We have nothing more to hope from Rome or anywhere else.
Everything is in our own hands. We have only to convince the people we live
among of the need of justice and peace between neighbors. The question now is
the future of mankind. The struggle is for unity and respect for the cultural
differences of the six billion people living on our planet, for a human race
that is in so much pain but each day is more and more conscious of the road
still ahead.
President Cassin, winner of the Nobel Peace Prize and principal
author of the Universal Declaration of Human Rights wrote to me of his
certainty that we're on the right track: "First of all, it is obvious that the
more progress mankind makes toward its destiny, the more it keeps developing
its potential, using scientific progress, and the more attention it pays to
human needs, to a humanity so weak and suffering, the more it involves itself
in the fight against all the forces and diseases which threaten our future.

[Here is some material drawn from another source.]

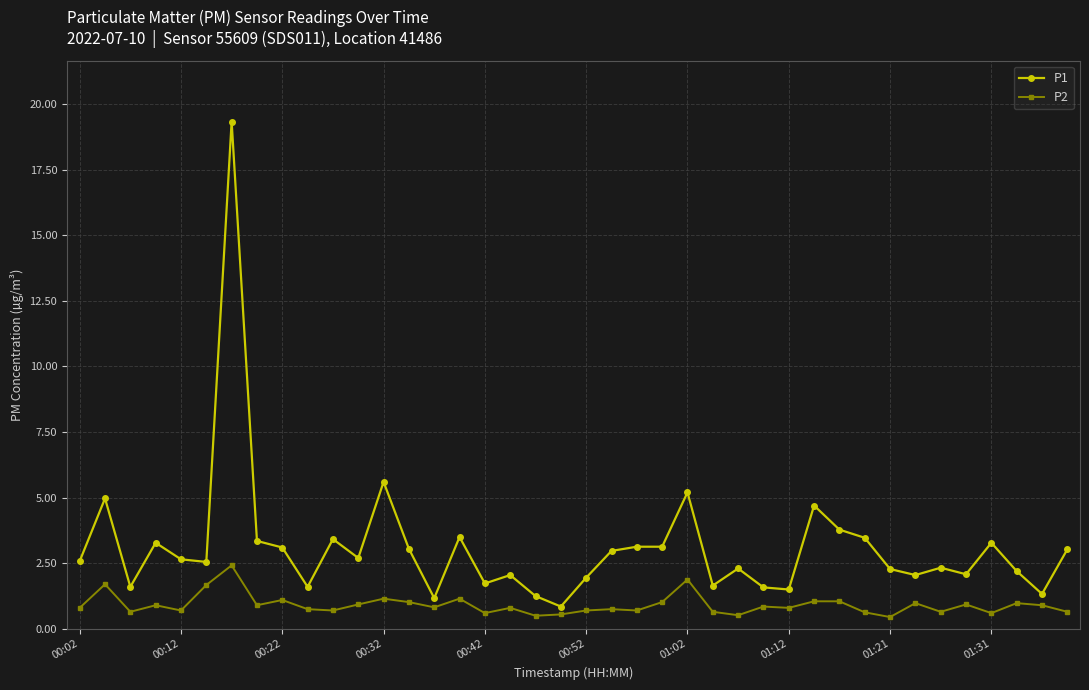

What is the sum of all P1 values?

124.3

Each individual is claiming a normal respect for his or her human dignity. All
that continues to promote the human family's rights has unmistakable value.
7
Human Rights involve a permanent struggle. Talking about them is
not enough. We must act with all the means we have, be they ever so modest. We
must help and encourage humanitarian efforts, especially by the associations
active in this field. Yes, it costs money and effort, but it's the duty of each
of us to help people violated in their human dignity - in Eritrea, Mexico,
Brazil, Bangladesh, Burundi, Turkey, Indonesia, not to mention Kosovo.

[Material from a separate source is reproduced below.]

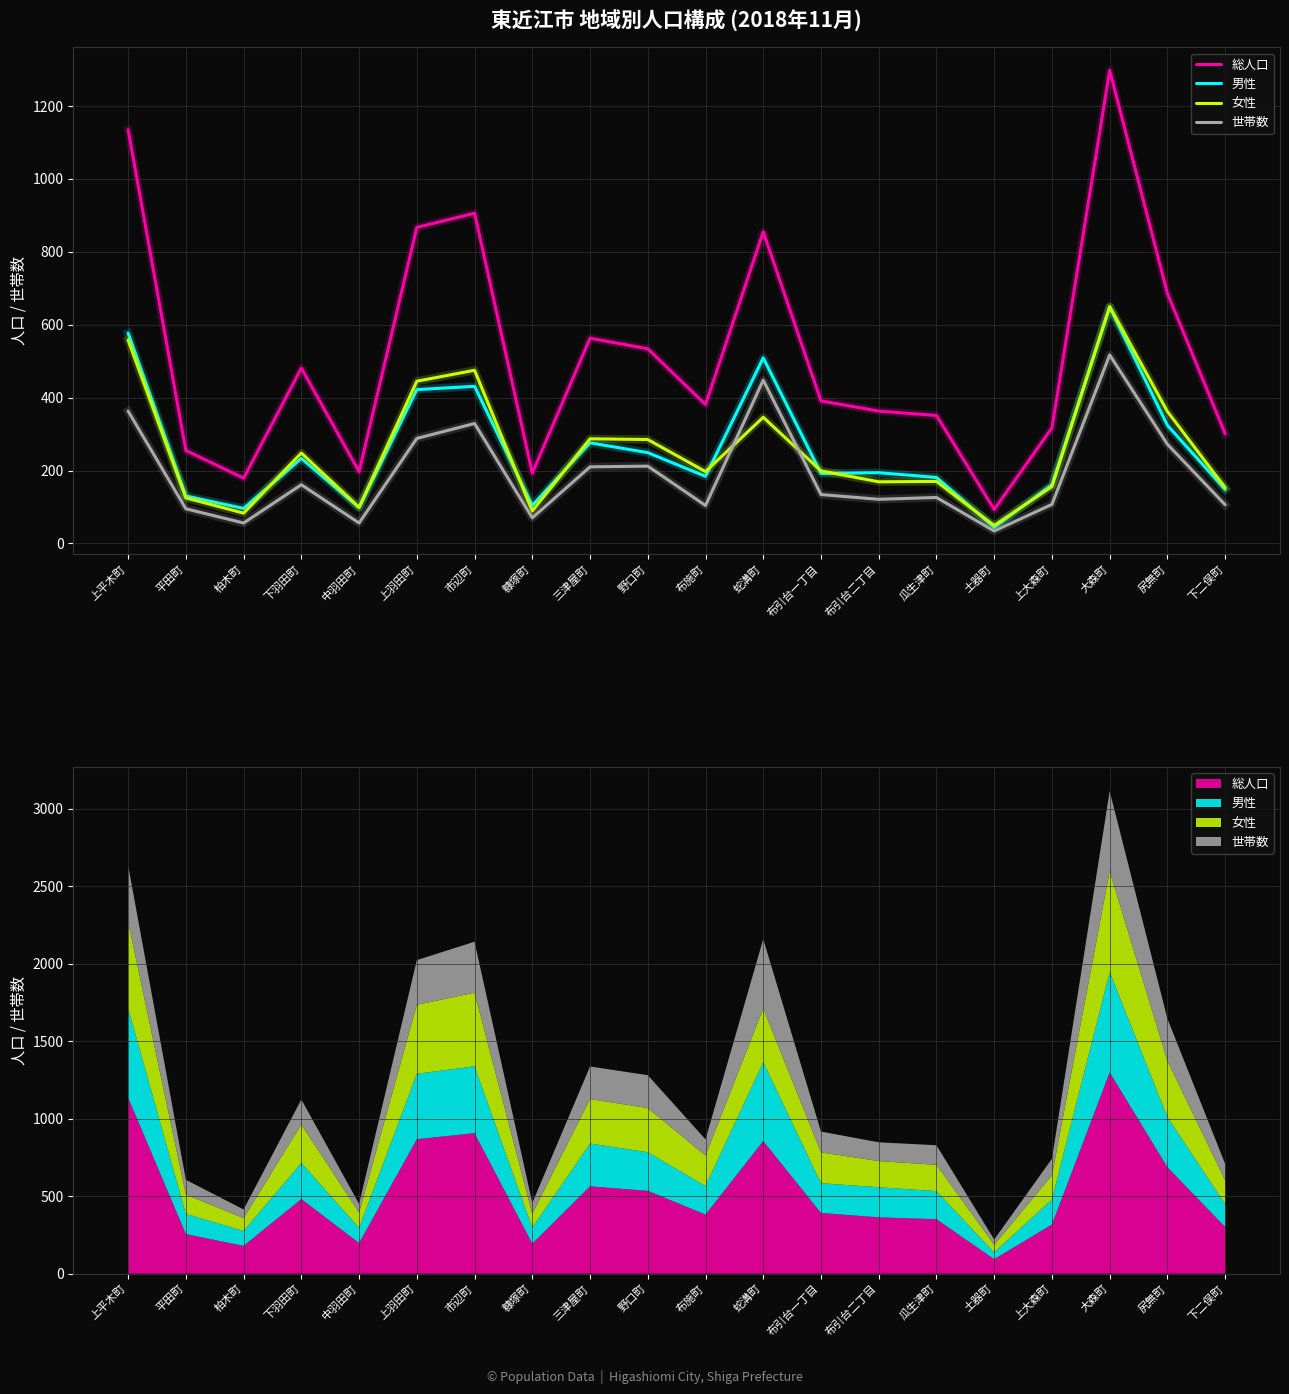

How many values in the 男性 series are below 194?

10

We know that we're not here for nothing. Your meeting is not only
a sign of brotherhood but a reconciliation with all human groups whether they
recognize us, despise us or ignore us. We are determined to elude the
difficulties of the past, to struggle together for human rights. Our faith is
cemented by martyr's blood. Our love of God, our passion for the gospel message
keeps humanizing our life. We are more open to tomorrow's involvements.
Together we have a new birth, like the eternal phoenix which is the Spirit
behind our meeting. Our hope is that our activities restore to all people a
holiness which is their's. As a member of the International Federation of
Married Priests, I would like to express my gratitude for the work represented
by this meeting.
Many thanks to the generous and talented people who have worked to
bring men and women together from such varied and distant parts of the
world.
Villefranche/Mer, Tuesday, June 1, 1999
1. Apostolic letter "Tertio millennio adveniente" November 1994,
No 35
2. Pope's speech in United Nations in 1965 - Cf Catholic
documentation, coll. 1736
3. "The Universal Declaration of Human Rights and Catholicism"
Philippe de la Capel Constitutional Library on political science Edition
Picton/Auzias Paris 1967
4. Texts of Pontifical Commission Justice and Peace, introduced by
Dr. Giorgio Filibeck Vatican City - 1991
5. Project of Human Rights encyclical given to the state secretary
in Vatican in 1967.
6. Encyclical letter "Rerum Novarum" 1891
7. Introducing letter of René Cassin to the "Universal
Declaration of Human Rights and Catholicism" Op Cit.